Trois questions à Gaspard Proust

Le Carnaval des Animaux est une pièce à part dans le répertoire français. S’agit-il d’un rare exemple d’humour en musique ? Que représente cette pièce pour vous ?
Un exercice de style musical sans prétention, léger et souriant, mais comme tout exercice de style sans prétention composé par un musicien de génie, on y trouve toujours quelque chose d’intéressant et une source de plaisir. De Saint-Saëns, je connaissais surtout sa Symphonie avec orgue, que j’adore ; je n’ai découvert le Carnaval que dans le cadre de ce projet, je l’avoue. J’adore le final, où sont cités tous les autres mouvements. Quant à la question de l’humour en musique, je pense qu’une œuvre peut éventuellement faire sourire, mais rire… Et puis est-ce vraiment ce qu’on attend d’un compositeur ? Je pense à des opéras de Mozart où le compositeur cite ses propres Noces1, ou à Wagner qui cite le motif du désir dans les Maîtres chanteurs2 : ça vous décroche un sourire, mais c’est un truc accessoire dans l’œuvre.
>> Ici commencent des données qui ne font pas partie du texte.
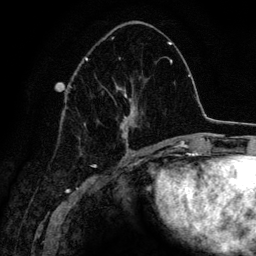
Breast MRI (dynamic contrast-enhanced), one axial slice. Position 58 of 134 along the scan axis. Cropped to one breast. Dynamic contrast-enhanced series, time point 2 of 6 at this slice position (early post-contrast). 3 T. TE 4.2 ms, TR 7.9 ms. 256 × 256 image matrix, field of view 170 × 170 mm. Female patient.
Structures marked on this image (semi-automatic segmentation, software-assisted and operator-edited):
- enhancing-tissue mask used for the functional tumour volume (all voxels passing the contrast-enhancement thresholds inside the analysis volume; usually the tumour): bounding box <70,37,137,150> (left, top, right, bottom; pixels)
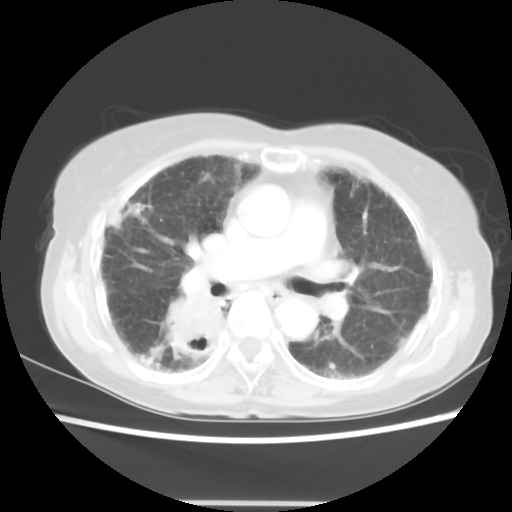
Chest CT, one axial slice; position 30 of 52 along the scan axis; 120 kVp; lung window (W 1500 / L -600 HU); 5 mm slice thickness; 512 × 512 image matrix, field of view 325 × 325 mm. Female patient, age 71 years. Case-level facts recorded for this patient, not image findings: clinical TNM (as recorded): T3 N0 M0.
Outlined on this slice (rectangle marked by the reading radiologist):
- lung tumour (recorded histology: squamous cell carcinoma): bounding box (x1, y1, x2, y2) in pixels: (163, 293, 228, 366)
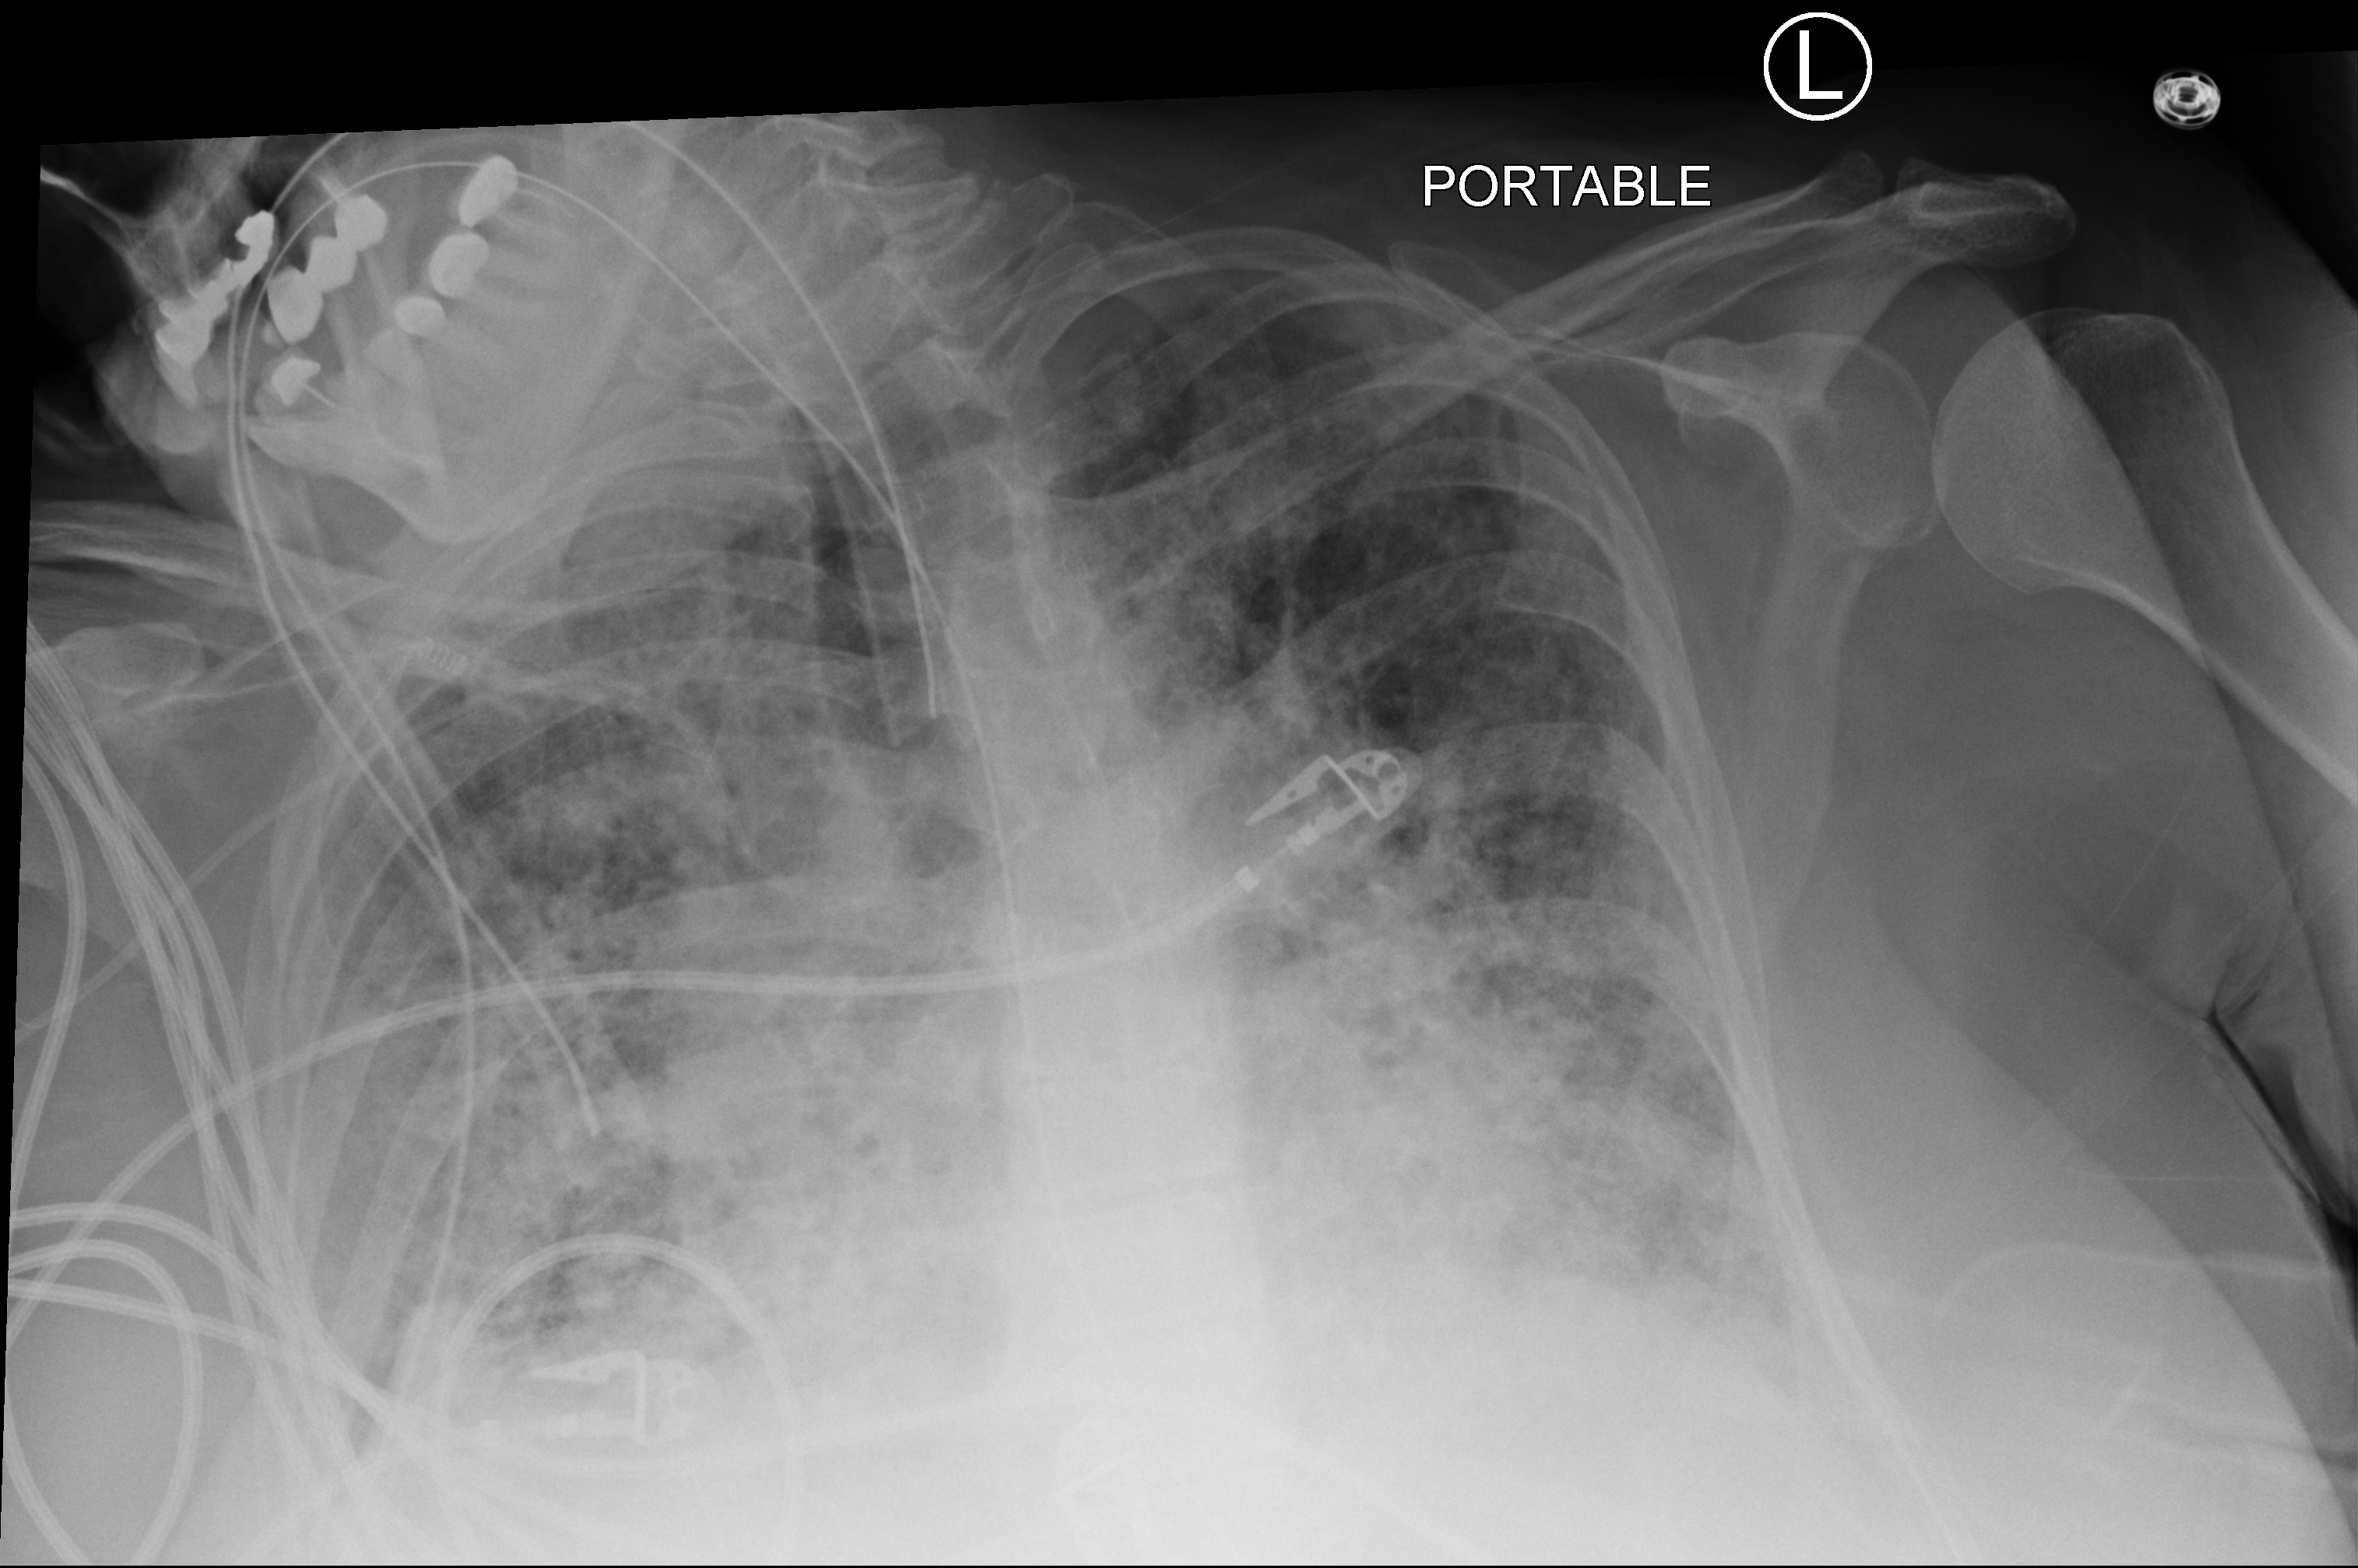
Portable chest radiograph, anteroposterior (AP) projection. Patient hospitalised with COVID-19; female, aged 60–74 years.
From the hospital-stay record, not from the radiograph (when in the stay this image was taken is not recorded):
- admitted to intensive care during this hospital stay: yes
- mechanically ventilated during this hospital stay: yes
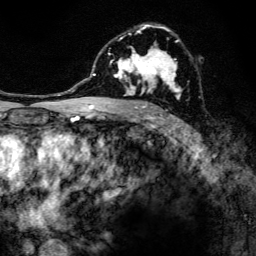
Breast MRI, one axial slice. Slice 82 of 134 in the series (ordered by position). Cropped to one breast. Dynamic contrast-enhanced series, time point 2 of 6 at this slice position (early post-contrast). 3 T. TE 4.2 ms, TR 8.6 ms. 1.2 mm slice thickness. 256 × 256 image matrix, field of view 160 × 160 mm. Female patient.
Structures marked on this image (semi-automatic segmentation, software-assisted and operator-edited):
- enhancing-tissue mask used for the functional tumour volume (all voxels passing the contrast-enhancement thresholds inside the analysis volume; usually the tumour): box from (x=97, y=24) to (x=182, y=108) px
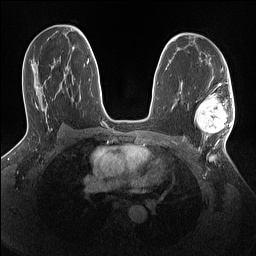
Breast MRI (dynamic contrast-enhanced), one axial slice; position 84 of 160 along the scan axis; dynamic contrast-enhanced series, time point 2 of 7 at this slice position (early post-contrast); 1.5 T; TE 1.4 ms, TR 5 ms; 256 × 256 image matrix, field of view 320 × 320 mm. Female patient.
Outlined on this slice (semi-automatically segmented with operator editing):
- enhancing-tissue mask used for the functional tumour volume (all voxels passing the contrast-enhancement thresholds inside the analysis volume; usually the tumour): bounding box <195,95,233,143> (left, top, right, bottom; pixels)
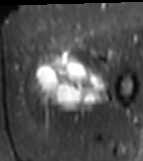
MRI of an extremity soft-tissue mass, one axial slice; position 19 of 81 along the scan axis; STIR; MR volume resampled by the dataset authors to the PET/CT grid (not the native acquisition matrix); 143 × 161 image matrix. Female patient. Case-level facts recorded for this patient, not image findings: histological type: myxofibrosarcoma; grade: intermediate; site of the primary tumour: left thigh.
Outlined on this slice (expert contour drawn on MRI and transferred to this co-registered scan by the dataset authors):
- gross tumour volume including surrounding oedema: bounding box <31,47,109,112> (left, top, right, bottom; pixels)
- gross tumour volume (mass): <33,49,107,112>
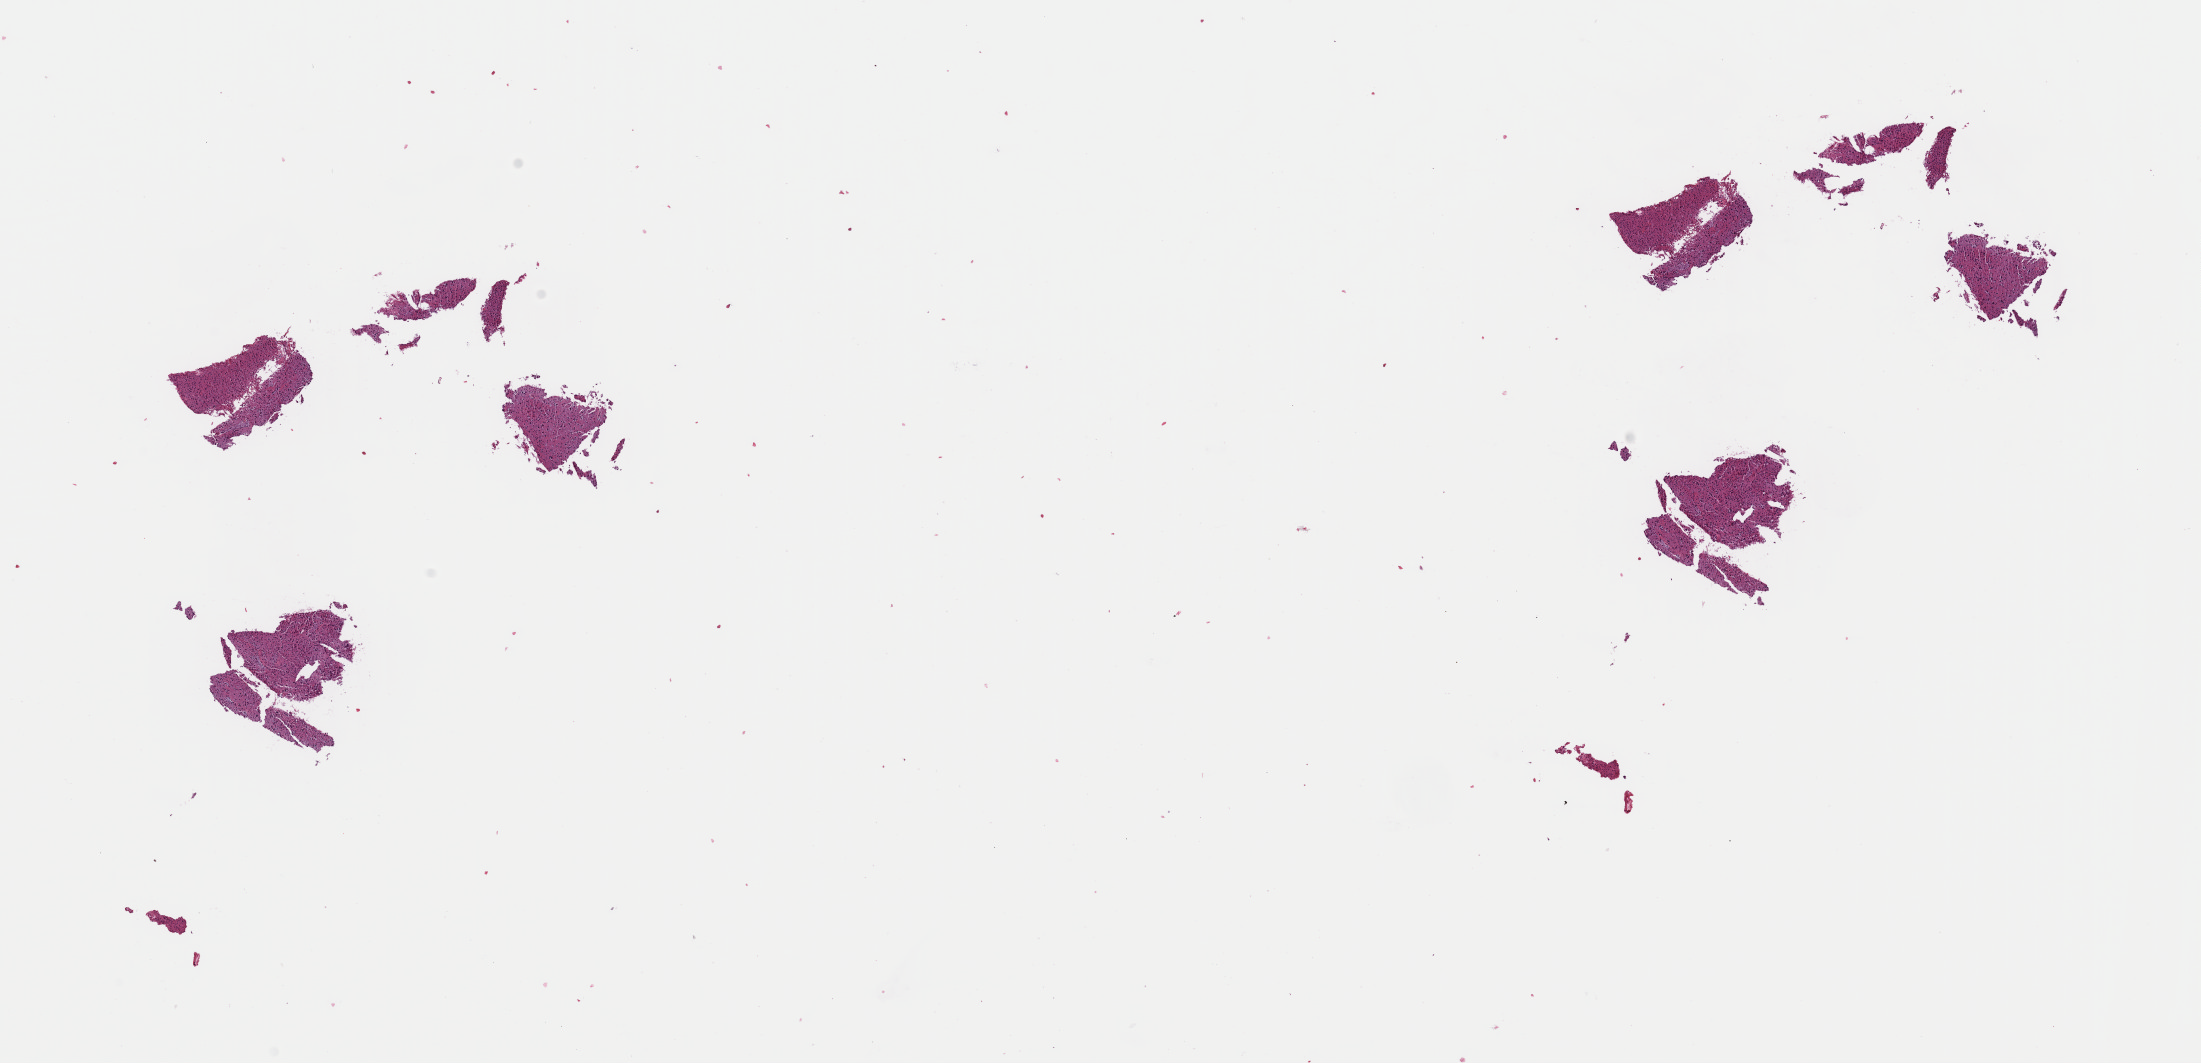
Whole-slide histology image, Hematoxylin and eosin (H&E) stained — low-resolution overview of the scanned area, about 17.4 x 8.4 mm, formalin-fixed paraffin-embedded (FFPE) diagnostic section, primary tumour sample from the brain. Female patient; age at initial diagnosis 44 years. Histologic grade: G2 (moderately differentiated).
- diagnosis: Astrocytoma, NOS (cerebrum)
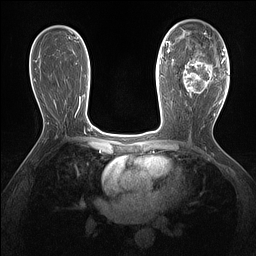
Breast MRI (dynamic contrast-enhanced), one axial slice. Position 84 of 160 along the scan axis. Dynamic contrast-enhanced series, time point 2 of 7 at this slice position (early post-contrast). 1.5 T. TE 1.4 ms, TR 5 ms. 256 × 256 image matrix. Female patient.
Annotated regions visible in this slice (semi-automatic segmentation, software-assisted and operator-edited):
- enhancing-tissue mask used for the functional tumour volume (all voxels passing the contrast-enhancement thresholds inside the analysis volume; usually the tumour): box from (x=183, y=37) to (x=219, y=97) px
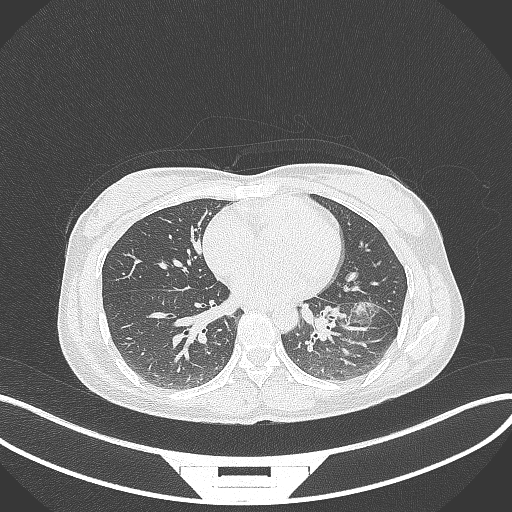
Chest CT, one axial slice. Position 37 of 244 along the scan axis. Reconstruction kernel B70f. 120 kVp. Lung window (W 1500 / L -600 HU). 1 mm slice thickness. 512 × 512 image matrix, field of view 400 × 400 mm. Female patient, age 41 years. From the clinical record (not read from this slice): clinical TNM (as recorded): T2a N3 M1b.
Outlined on this slice (rectangle marked by the reading radiologist):
- lung tumour (recorded histology: adenocarcinoma): bounding box <351,296,383,322> (left, top, right, bottom; pixels)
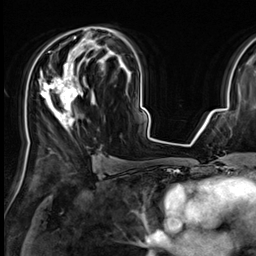
Breast MRI (dynamic contrast-enhanced), one axial slice; slice 38 of 64 in the series (ordered by position); cropped to one breast; dynamic contrast-enhanced series, time point 2 of 9 at this slice position (early post-contrast); 3 T; TE 1.4 ms, TR 4.3 ms; 256 × 256 image matrix, field of view 227 × 227 mm. Female patient.
Structures marked on this image (semi-automatic segmentation, software-assisted and operator-edited):
- enhancing-tissue mask used for the functional tumour volume (all voxels passing the contrast-enhancement thresholds inside the analysis volume; usually the tumour): bounding box (x1, y1, x2, y2) in pixels: (27, 27, 118, 149)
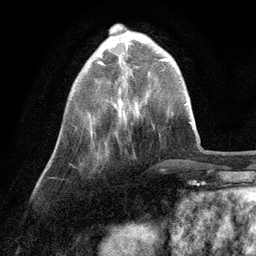
Breast MRI (dynamic contrast-enhanced), one axial slice; slice 28 of 134 in the series (ordered by position); cropped to one breast; dynamic contrast-enhanced series, time point 2 of 6 at this slice position (early post-contrast); 3 T; TE 2.8 ms, TR 7.3 ms; 1.2 mm slice thickness; 256 × 256 image matrix, field of view 180 × 180 mm. Female patient.
Annotated regions visible in this slice (semi-automatic segmentation, software-assisted and operator-edited):
- enhancing-tissue mask used for the functional tumour volume (all voxels passing the contrast-enhancement thresholds inside the analysis volume; usually the tumour): bounding box (x1, y1, x2, y2) in pixels: (98, 42, 130, 91)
Qu’attendons-nous justement d’un compositeur ?
Il y a cette phrase de Beethoven qui dit « venue du cœur, la musique doit retourner au cœur » ; voilà ce qui compte à mes yeux. J’ai un rapport un peu ambivalent avec de grands compositeurs comme Mozart. Il y a des œuvres qui me touchent vraiment, comme Don Giovanni, ses derniers quatuors, les œuvres qu’il a écrites pour les instruments à vent... D’autres me touchent moins, mais je ne vais pas en dire plus : on crierait au sacrilège si je vous confiais par exemple que je trouve infiniment plus de profondeur à La Création de Haydn qu’au Requiem et la Messe en ut de Mozart réunis.
Quels répertoires avez-vous tardivement appris à aimer ?
Je me suis mis au piano tout récemment, c’est pourquoi je ne découvre que maintenant la splendeur du Premier Prélude de Bach3, le seul morceau qu’ironiquement je zappais toujours quand j’écoutais Le Clavier bien tempéré ! J’ai mis du temps à aimer Liszt. Parfois on n’est pas prêt. Enfin, je souhaite à tout le monde de découvrir un jour Wagner qu’on assimile si stupidement à la seule Chevauchée des walkyries !
Propos recueillis par Gaspard Kiejman
1. Dans l’acte II de Don Giovanni, Mozart cite la musique de l’aria « Non piú andrai » des Noces de Figaro, créées dans le même théâtre un an plus tôt. L’air est joué par une troupe de musiciens placés sur la scène, qui divertissent Don Giovanni, lors du dîner interrompu par l’arrivée de la statue du Commandeur.
2. Dans l’acte III, Wagner cite des leitmotive issus de Tristan et Isolde.
3. Il s’agit du Prélude et fugue en ut majeur.